Quantum Dawn 2 cyber war game to test defenses of U.S. banks

A simulated cyber attack with the Hollywood-esque title Quantum Dawn 2 will bombard the defenses of American banks on June 28 – in an exercise designed to test how Wall Street would endure a sustained hi-tech assault.

The attack will target fake trading platforms which are not connected to actual markets, and will run from 9am to 2.30pm. The simulation is designed not only to test how individual banks respond to a sustained attack from multiple threats, but how they work together. It follows a successful exercise in November 2011.

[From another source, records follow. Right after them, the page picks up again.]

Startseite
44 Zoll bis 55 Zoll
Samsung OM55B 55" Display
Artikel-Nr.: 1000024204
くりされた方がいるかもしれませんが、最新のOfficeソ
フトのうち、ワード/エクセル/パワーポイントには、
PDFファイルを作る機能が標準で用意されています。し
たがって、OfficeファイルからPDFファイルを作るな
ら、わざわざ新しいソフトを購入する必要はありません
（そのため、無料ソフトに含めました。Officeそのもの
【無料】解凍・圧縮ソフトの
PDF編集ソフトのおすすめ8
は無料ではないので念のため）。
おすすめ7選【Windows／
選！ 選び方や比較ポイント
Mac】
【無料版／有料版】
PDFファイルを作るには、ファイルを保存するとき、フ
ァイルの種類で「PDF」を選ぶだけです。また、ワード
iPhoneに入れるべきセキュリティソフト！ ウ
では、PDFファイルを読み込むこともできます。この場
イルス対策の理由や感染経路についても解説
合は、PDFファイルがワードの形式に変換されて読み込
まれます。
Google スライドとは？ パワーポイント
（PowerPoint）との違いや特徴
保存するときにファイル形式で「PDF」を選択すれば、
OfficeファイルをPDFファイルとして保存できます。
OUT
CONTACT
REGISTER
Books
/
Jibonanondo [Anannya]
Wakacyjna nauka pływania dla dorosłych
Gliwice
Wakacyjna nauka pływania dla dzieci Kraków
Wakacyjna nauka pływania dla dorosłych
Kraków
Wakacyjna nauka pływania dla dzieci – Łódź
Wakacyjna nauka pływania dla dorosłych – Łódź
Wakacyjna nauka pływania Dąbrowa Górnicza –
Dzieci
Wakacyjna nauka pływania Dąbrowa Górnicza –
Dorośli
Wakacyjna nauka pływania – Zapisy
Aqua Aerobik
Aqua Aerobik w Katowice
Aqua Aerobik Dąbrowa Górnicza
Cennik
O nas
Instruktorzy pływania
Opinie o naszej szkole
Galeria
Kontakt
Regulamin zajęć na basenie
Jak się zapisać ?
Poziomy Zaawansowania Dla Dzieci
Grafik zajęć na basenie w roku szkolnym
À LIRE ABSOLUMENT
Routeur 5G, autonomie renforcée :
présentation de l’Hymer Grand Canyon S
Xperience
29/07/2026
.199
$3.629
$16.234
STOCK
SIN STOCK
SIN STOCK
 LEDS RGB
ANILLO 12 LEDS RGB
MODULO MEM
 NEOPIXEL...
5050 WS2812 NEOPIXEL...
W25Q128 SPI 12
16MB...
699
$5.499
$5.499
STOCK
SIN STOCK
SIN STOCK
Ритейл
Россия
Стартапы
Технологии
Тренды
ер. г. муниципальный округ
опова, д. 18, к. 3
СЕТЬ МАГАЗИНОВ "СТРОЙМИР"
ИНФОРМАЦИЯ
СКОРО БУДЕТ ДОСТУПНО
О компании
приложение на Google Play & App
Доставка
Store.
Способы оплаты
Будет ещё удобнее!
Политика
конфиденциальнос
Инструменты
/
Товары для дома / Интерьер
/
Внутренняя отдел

The simulation uses testing software known as Distributed Environment for Critical Infrastructure Decision-making Exercises – Finance Sector (DECIDE-FS), and involves more than 50 banks, according to PC Magazine.

Organised by the trade organization Securities Industry and Financial Markets Association (SIFMA), the exercise is designed to “test incident response, resolution and coordination processes for the financial services sector and the individual member firms to a street-wide cyber attack.”

“We go through a pretty rigorous scenario where we look at multiple threats being thrown out at the U.S. equity markets,” said Karl Schimmeck, vice president of financial services operations at SIFMA in an interview. “What makes cyber so unique is that you have a living, breathing adversary on the other side.”

The one-day exercise will simulate multiple trading days, according to SIFMA, and will test “market open and close” decisions, as well as simulating “the loss of critical infrastructure within the financial services industry”.

“Our SIFMA command center at some point will run an escalation process,” said Schimmeck. “Our members will say, ‘We think we see a threat out there, this is something multiple firms are dealing with.’ We will facilitate a conference call where we share what we know, have our regulators participate and see if we can understand a threat, deal with a threat and then do a shared analysis so that no one is working on their own.”

SIFMA said in a statement, “We expect this exercise to improve the readiness of sector as a whole to respond to a street-wide cyber attack and allow each participating firm to test their internal coordination mechanisms and processes to maintain business resiliency.”